Un peu plus loin, l'article cite le Premier ministre belge De Croo, pour qui, résume le journal, "le but poursuivi par le Kremlin est clair", à savoir, et là ce sont les propres paroles du chef d'État belge, "aider à faire élire davantage de candidats prorusses au Parlement européen et renforcer un certain discours prorusse au sein de cette institution." On imagine la clameur: on veut des noms! on veut des noms! Mais de clameur, point, évidemment. Ce n'est pas le genre de discours fait pour être accueilli par de questions goguenardes. C'est fait pour être recopié dans la presse. Et, là, nulle contradiction.
Quelques lignes plus bas, il y a mieux. Car voici que le journal relève avec quelque zèle que des "réseaux nationaux" (sans dire mot de ce que ces "réseaux" pourraient bien être), hé bien, ils "travaillent aussi de concert avec l'UE et l'Otan pour éviter la propagation de fake-news." Main dans la main avec l'Otan? Dont chacun sait que sa politique est dictée, non pas à Bruxelles, mais à Washington. Voilà qui ne manque pas de piquant. Noir sur blanc, il y a là comme une âcre odeur d'ingérence étrangère.
Prière d'insérer
Là, la clameur se mue en hilarité générale. Non seulement parce que l'information enchaîne sur un renvoi à la "loi sur les services numériques" qui prévoit notamment que sont interdites les "publicités à caractère politique (...) parrainées par des entités hors UE" - mais alors, manifestement, en n'étendant pas l'interdit aux "propagandes" de l'Otan ou des États-Unis, dont il est de notoriété publique qu'ils arrosent (s'ingèrent dans) tout qui professe "une forte opinion... pro-états-unienne". Mais encore, secundo, parce qu'un tam-tam de tous les diables s'est déchaîné contre le gouvernement géorgien au motif - on l'aura presque deviné - qu'il entendait faire passer une loi obligeant les médias et les organisations dites non gouvernementales (ONG) à rendre public tout financement reçu de l'étranger si celui-ci dépasse 20% de leurs fonds.
En un mot comme en cent, afficher une opinion prorusse, c'est indicatif d'une ingérence et à ce titre intolérable et répréhensible. À l'inverse, afficher une opinion pro-Otan ou pro-États-Unis, ce n'est pas de l'ingérence, ce n'est indicatif de rien du tout car... il faut vraiment être "pro-russe" pour, ici, chercher la petite bête. Vous avez dit orwellien?

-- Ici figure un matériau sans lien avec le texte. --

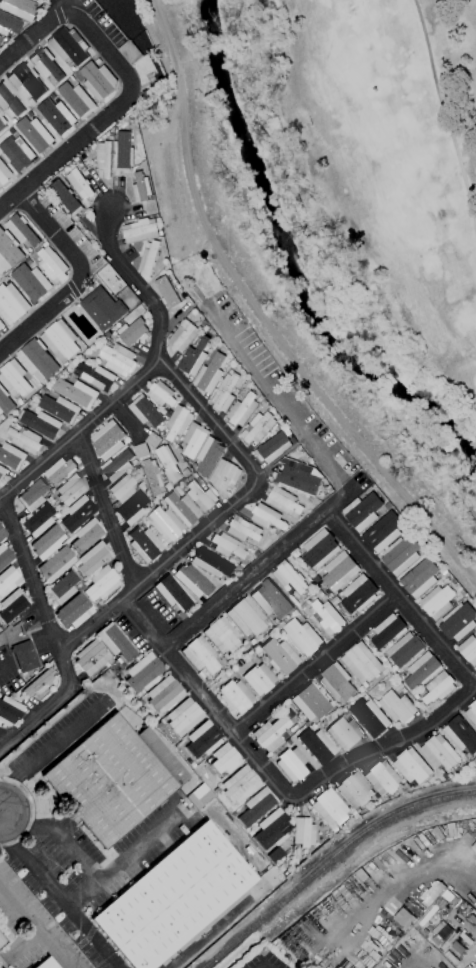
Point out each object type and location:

Cette tendance à la criminalisation de l'opinion dissidente est, il est vrai, dans l'air du temps. Coup sur coup, on a appris qu'une conférence pro-palestinienne avait été interdite en Allemagne, qu'un syndicaliste de la CGT a été condamné en France à un an de prison avec sursis pour avoir fait "l'apologie du terrorisme" (pour n'avoir, en réalité, que laissé entendre que l'attaque du Hamas le 7 octobre dernier était une "réponse provoquée par les horreurs de l'occupation illégale" de la Palestine) et qu'un quarteron de personnalités de la droite nationaliste (dont Eric Zemmour, Viktor Orban) a frôlé le bannissement d'une salle à Bruxelles où ils entendaient débattre avec le public.
Il n'est pas dit que ce genre de mesures liberticides atteindra son but. En général, c'est plutôt le contraire car, radicale, l'intolérance tend à radicaliser, non seulement celles et ceux qui sont visés mais aussi très généralement le sens commun de la société.